Brierley had barely been cleared of his fifty York High Commission charges when his father died back in Marland, Lancashire.
Will of Thomas Brierley (September 1617)
In the name of God, Amen. The second day of September in the year of the reign of our Sovereign Lord James, by the grace of God of England, France and Ireland, King, defender of the faith the fifteenth and of Scotland the one and fiftieth. I, Thomas Brierley of Marland in the County of Lancashire, husbandman, sick in body but of sound and perfect memory, do ordain and make my testimony containing my last will in manner and form following. First, I commend my soul into the hands of almighty God, trusting by the death of Jesus Christ to obtain the pardon and remission of all my sins and by no other way or means and my body to be committed to Christian burial in the parish churchyard of Rochdale or where it shall please God to appoint it.
And as concerning such temporal goods as God has blessed me withall, it is my will and mind that after my debt and funeral expenses are paid and discharged, all the rest and residue of my goods, chattels and debts whatsoever shall be divided into three equal parts whereof one third part I give and bequeath unto Alice Brierley, my wife, as to her the same of right belongeth. One other one third part I give and bequeath unto all my sons. And the residue of the said one third part I give unto five of my youngest children to be equally divided among them. Item: I appoint and make Alice Brierley, my wife, and Roger Brierley, my eldest son, executors of this my testament containing my last will to perform and execute the law according to my intent and meaning of the same. And I desire my well-beloved in Christ, Richard Brierley of Marland and Robert Maden, my brother-in-law, to aid and assist my said executors and to see the same executed according to the true intent and meaning hereof.

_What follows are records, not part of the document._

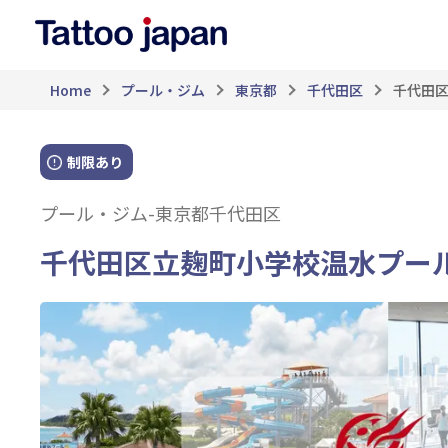
Home
プール・ジム
東京都
千代田区
千代田
制限あり
プール・ジム
-
東京都千代田区
千代田区立麹町小学校温水プー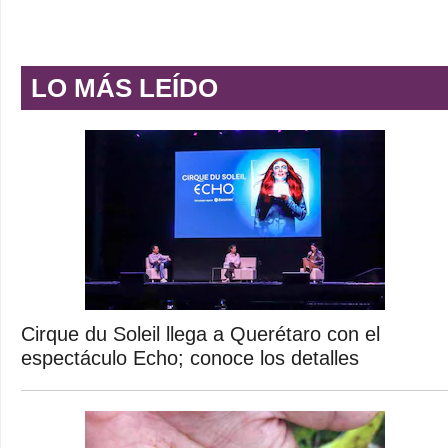
LO MÁS LEÍDO
Cirque du Soleil llega a Querétaro con el
espectáculo Echo; conoce los detalles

 LRO WCW Thomas Brearley 1617. Note that the spellings of ‘Brearley’ have all been changed here for consistency.
 Thomas must have died in the narrow space between making this will on 2nd September and being interred into the ground in St. Chad’s churchyard four days later. His inventory does not appear to have been undertaken for another eight weeks.

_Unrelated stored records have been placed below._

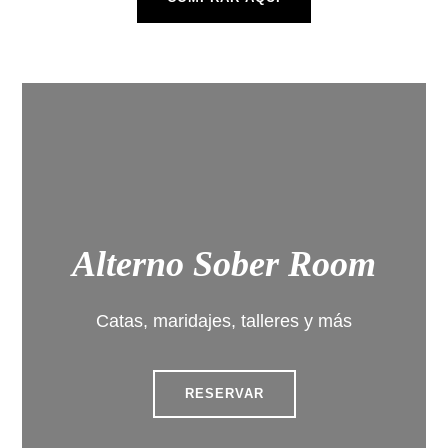
Alterno Sober Room
Catas, maridajes, talleres y más
RESERVAR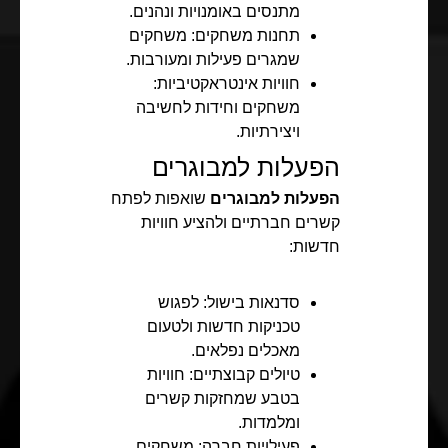
מתנסים באומנויות ונהנים.
תחנות משחקים: משחקים
שמגרים פעילות ומעורבות.
חוויות אינטראקטיביות:
משחקים וחידות לחשיבה
ויצירתיות.
הפעלות למבוגרים
הפעלות למבוגרים
שואפות לפתח
קשרים חברתיים ולהציע חוויות
חדשות:
סדנאות בישול: לפגוש
טכניקות חדשות ולטעום
מאכלים נפלאים.
טיולים קבוצתיים: חוויות
בטבע שמחזקות קשרים
ומלמדות.
פעילויות חברה: משחקים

 A title actually taken in 1521 by Henry VIII prior to the break with Rome.
 James came to the throne of Scotland in July 1567.
 By local standards, Thomas Brierley might easily have called himself, ‘yeoman’ but chose not to do so. This surely suggests a degree of self-effacing humility.
 A strongly Protestant format emphasising that salvation was not possible by any other means although it could easily have been constructed by his lawyer.
 Withall: archaic spelling of withal.
 Thomas Brierley, son of Roger (Brierley’s grandfather) had been born about 1560 in Marland, Rochdale, Lancashire, and died between 2 and 6 Sep 1617 in the same place. He had married Alice Maden 22 Dec 1585 in Rochdale St. Chad, Lancashire, daughter of Robert Maden of Middleton. She had been born in August 1559 in Middleton, near Oldham and died in November 1633 at Marland.
 Item: Note that this was originally a borrowing from Late Latin, item, the late variant of etiam’s adverbial usage (‘likewise’ or ‘also’). Note that item was used by Caesar in his Gallic Wars.